▸ **Aim of the exercise**: Retype the lines below exactly, but only those from the line that has "entpflichtete Pastor Ströver von seinen" through the line that has "tu información de". Omit every picture.

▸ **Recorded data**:

#####

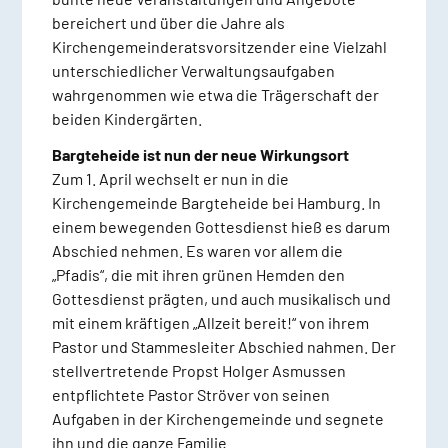
bereichert und über die Jahre als
Kirchengemeinderatsvorsitzender eine Vielzahl
unterschiedlicher Verwaltungsaufgaben
wahrgenommen wie etwa die Trägerschaft der
beiden Kindergärten.
Bargteheide ist nun der neue Wirkungsort
Zum 1. April wechselt er nun in die
Kirchengemeinde Bargteheide bei Hamburg. In
einem bewegenden Gottesdienst hieß es darum
Abschied nehmen. Es waren vor allem die
„Pfadis“, die mit ihren grünen Hemden den
Gottesdienst prägten, und auch musikalisch und
mit einem kräftigen „Allzeit bereit!“ von ihrem
Pastor und Stammesleiter Abschied nahmen. Der
stellvertretende Propst Holger Asmussen
entpflichtete Pastor Ströver von seinen
Aufgaben in der Kirchengemeinde und segnete
ihn und die ganze Familie.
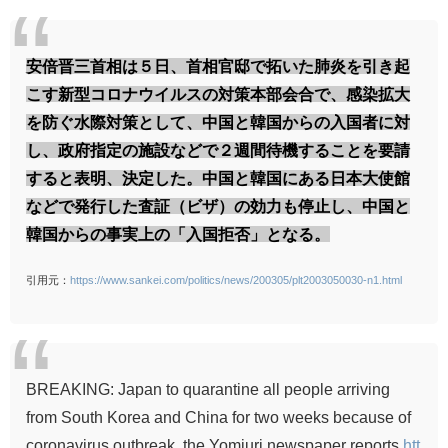
安倍晋三首相は５日、首相官邸で拓いた肺炎を引き起
こす新型コロナウイルスの対策本部会合で、感染拡大
を防ぐ水際対策として、中国と韓国からの入国者に対
し、政府指定の施設などで２週間待機することを要請
すると表明、決定した。中国と韓国にある日本大使館
などで発行した査証（ビザ）の効力も停止し、中国と
韓国からの事実上の「入国拒否」となる。
引用元：
https://www.sankei.com/politics/news/200305/plt2003050030-n1.html
BREAKING: Japan to quarantine all people arriving
from South Korea and China for two weeks because of
coronavirus outbreak, the Yomiuri newspaper reports
htt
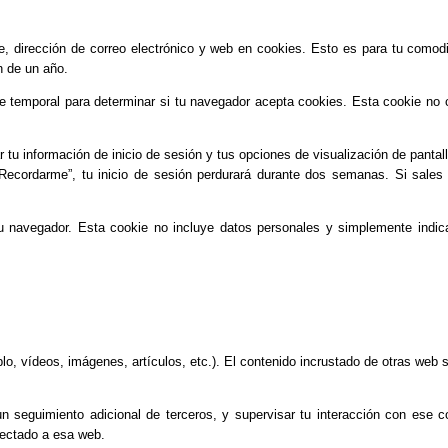
e, dirección de correo electrónico y web en cookies. Esto es para tu comodi
n de un año.
ie temporal para determinar si tu navegador acepta cookies. Esta cookie no c
tu información de inicio de sesión y tus opciones de visualización de pantal
Recordarme”, tu inicio de sesión perdurará durante dos semanas. Si sales 
tu navegador. Esta cookie no incluye datos personales y simplemente indic
emplo, vídeos, imágenes, artículos, etc.). El contenido incrustado de otras 
 un seguimiento adicional de terceros, y supervisar tu interacción con ese c
nectado a esa web.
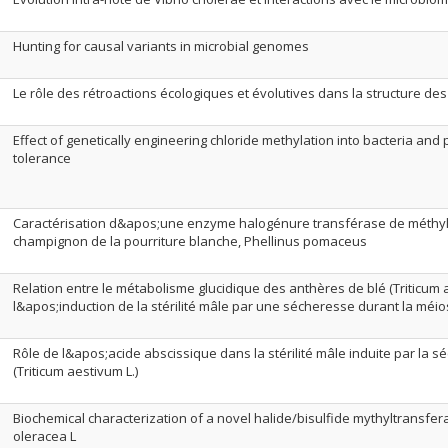
Hunting for causal variants in microbial genomes
Le rôle des rétroactions écologiques et évolutives dans la structure d
Effect of genetically engineering chloride methylation into bacteria and p
tolerance
Caractérisation d&apos;une enzyme halogénure transférase de méthyl
champignon de la pourriture blanche, Phellinus pomaceus
Relation entre le métabolisme glucidique des anthères de blé (Triticum a
l&apos;induction de la stérilité mâle par une sécheresse durant la méi
Rôle de l&apos;acide abscissique dans la stérilité mâle induite par la s
(Triticum aestivum L.)
Biochemical characterization of a novel halide/bisulfide mythyltransfer
oleracea L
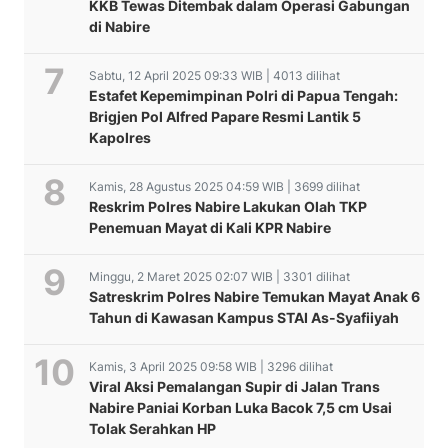
KKB Tewas Ditembak dalam Operasi Gabungan
di Nabire
Sabtu, 12 April 2025 09:33 WIB | 4013 dilihat
Estafet Kepemimpinan Polri di Papua Tengah:
Brigjen Pol Alfred Papare Resmi Lantik 5
Kapolres
Kamis, 28 Agustus 2025 04:59 WIB | 3699 dilihat
Reskrim Polres Nabire Lakukan Olah TKP
Penemuan Mayat di Kali KPR Nabire
Minggu, 2 Maret 2025 02:07 WIB | 3301 dilihat
Satreskrim Polres Nabire Temukan Mayat Anak 6
Tahun di Kawasan Kampus STAI As-Syafiiyah
Kamis, 3 April 2025 09:58 WIB | 3296 dilihat
Viral Aksi Pemalangan Supir di Jalan Trans
Nabire Paniai Korban Luka Bacok 7,5 cm Usai
Geger…!!! Diduga Keras
STAI Asy-Syafi’iyah Nabire
Tolak Serahkan HP
PWI dan Dewan Pers di
Gelar Upacara Hari Santri
Polsek Makimi Dorong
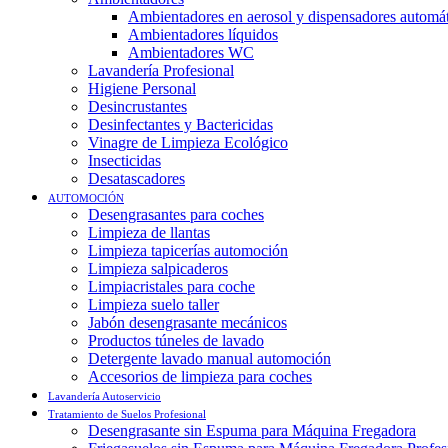
Ambientadores en aerosol y dispensadores automá
Ambientadores líquidos
Ambientadores WC
Lavandería Profesional
Higiene Personal
Desincrustantes
Desinfectantes y Bactericidas
Vinagre de Limpieza Ecológico
Insecticidas
Desatascadores
AUTOMOCIÓN
Desengrasantes para coches
Limpieza de llantas
Limpieza tapicerías automoción
Limpieza salpicaderos
Limpiacristales para coche
Limpieza suelo taller
Jabón desengrasante mecánicos
Productos túneles de lavado
Detergente lavado manual automoción
Accesorios de limpieza para coches
Lavandería Autoservicio
Tratamiento de Suelos Profesional
Desengrasante sin Espuma para Máquina Fregadora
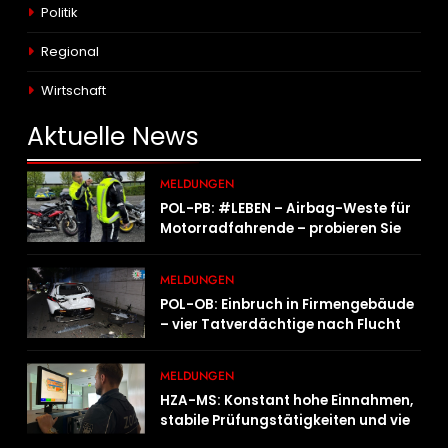
Politik
Regional
Wirtschaft
Aktuelle
News
MELDUNGEN
POL-PB: #LEBEN – Airbag-Weste für
Motorradfahrende – probieren Sie es
aus!
MELDUNGEN
POL-OB: Einbruch in Firmengebäude
– vier Tatverdächtige nach Flucht
festgenommen
MELDUNGEN
HZA-MS: Konstant hohe Einnahmen,
stabile Prüfungstätigkeiten und viel
Arbeit mit E-Zigaretten /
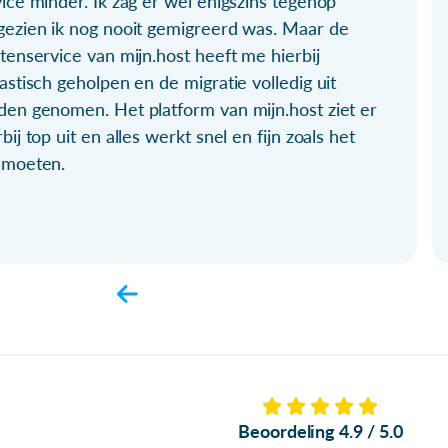
ice minder. Ik zag er wel enigszins tegenop
gezien ik nog nooit gemigreerd was. Maar de
tenservice van mijn.host heeft me hierbij
astisch geholpen en de migratie volledig uit
den genomen. Het platform van mijn.host ziet er
bij top uit en alles werkt snel en fijn zoals het
 moeten.
Beoordeling 4.9 / 5.0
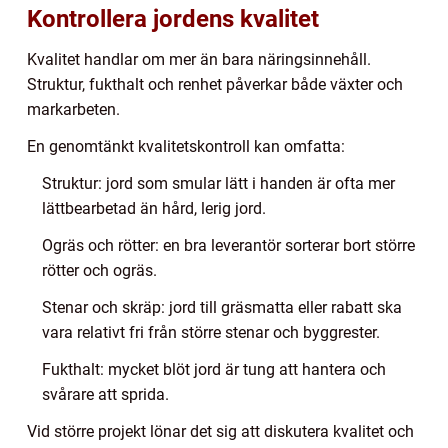
Kontrollera jordens kvalitet
Kvalitet handlar om mer än bara näringsinnehåll.
Struktur, fukthalt och renhet påverkar både växter och
markarbeten.
En genomtänkt kvalitetskontroll kan omfatta:
Struktur: jord som smular lätt i handen är ofta mer
lättbearbetad än hård, lerig jord.
Ogräs och rötter: en bra leverantör sorterar bort större
rötter och ogräs.
Stenar och skräp: jord till gräsmatta eller rabatt ska
vara relativt fri från större stenar och byggrester.
Fukthalt: mycket blöt jord är tung att hantera och
svårare att sprida.
Vid större projekt lönar det sig att diskutera kvalitet och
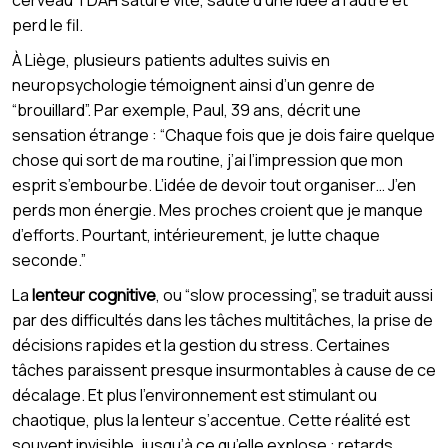
perd le fil.
À Liège, plusieurs patients adultes suivis en
neuropsychologie témoignent ainsi d’un genre de
“brouillard”. Par exemple, Paul, 39 ans, décrit une
sensation étrange : “Chaque fois que je dois faire quelque
chose qui sort de ma routine, j’ai l’impression que mon
esprit s’embourbe. L’idée de devoir tout organiser… J’en
perds mon énergie. Mes proches croient que je manque
d’efforts. Pourtant, intérieurement, je lutte chaque
seconde.”
La
lenteur cognitive
, ou “slow processing”, se traduit aussi
par des difficultés dans les tâches multitâches, la prise de
décisions rapides et la gestion du stress. Certaines
tâches paraissent presque insurmontables à cause de ce
décalage. Et plus l’environnement est stimulant ou
chaotique, plus la lenteur s’accentue. Cette réalité est
souvent invisible, jusqu’à ce qu’elle explose : retards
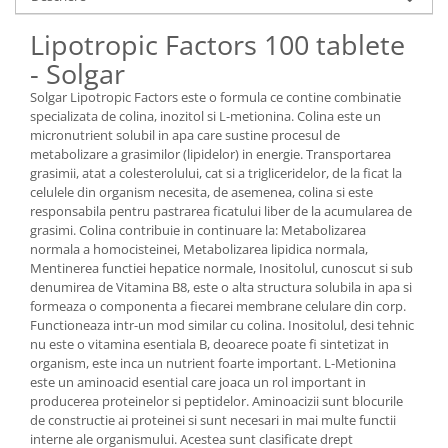
Lipotropic Factors 100 tablete
- Solgar
Solgar Lipotropic Factors este o formula ce contine combinatie
specializata de colina, inozitol si L-metionina. Colina este un
micronutrient solubil in apa care sustine procesul de
metabolizare a grasimilor (lipidelor) in energie. Transportarea
grasimii, atat a colesterolului, cat si a trigliceridelor, de la ficat la
celulele din organism necesita, de asemenea, colina si este
responsabila pentru pastrarea ficatului liber de la acumularea de
grasimi. Colina contribuie in continuare la: Metabolizarea
normala a homocisteinei, Metabolizarea lipidica normala,
Mentinerea functiei hepatice normale, Inositolul, cunoscut si sub
denumirea de Vitamina B8, este o alta structura solubila in apa si
formeaza o componenta a fiecarei membrane celulare din corp.
Functioneaza intr-un mod similar cu colina. Inositolul, desi tehnic
nu este o vitamina esentiala B, deoarece poate fi sintetizat in
organism, este inca un nutrient foarte important. L-Metionina
este un aminoacid esential care joaca un rol important in
producerea proteinelor si peptidelor. Aminoacizii sunt blocurile
de constructie ai proteinei si sunt necesari in mai multe functii
interne ale organismului. Acestea sunt clasificate drept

#####

▸ **Result**:
entpflichtete Pastor Ströver von seinen
Aufgaben in der Kirchengemeinde und segnete
ihn und die ganze Familie.
安倍晋三首相は５日、首相官邸で拓いた肺炎を引き起
こす新型コロナウイルスの対策本部会合で、感染拡大
を防ぐ水際対策として、中国と韓国からの入国者に対
し、政府指定の施設などで２週間待機することを要請
すると表明、決定した。中国と韓国にある日本大使館
などで発行した査証（ビザ）の効力も停止し、中国と
韓国からの事実上の「入国拒否」となる。
引用元：
https://www.sankei.com/politics/news/200305/plt2003050030-n1.html
BREAKING: Japan to quarantine all people arriving
from South Korea and China for two weeks because of
coronavirus outbreak, the Yomiuri newspaper reports
htt
e, dirección de correo electrónico y web en cookies. Esto es para tu comodi
n de un año.
ie temporal para determinar si tu navegador acepta cookies. Esta cookie no c
tu información de inicio de sesión y tus opciones de visualización de pantal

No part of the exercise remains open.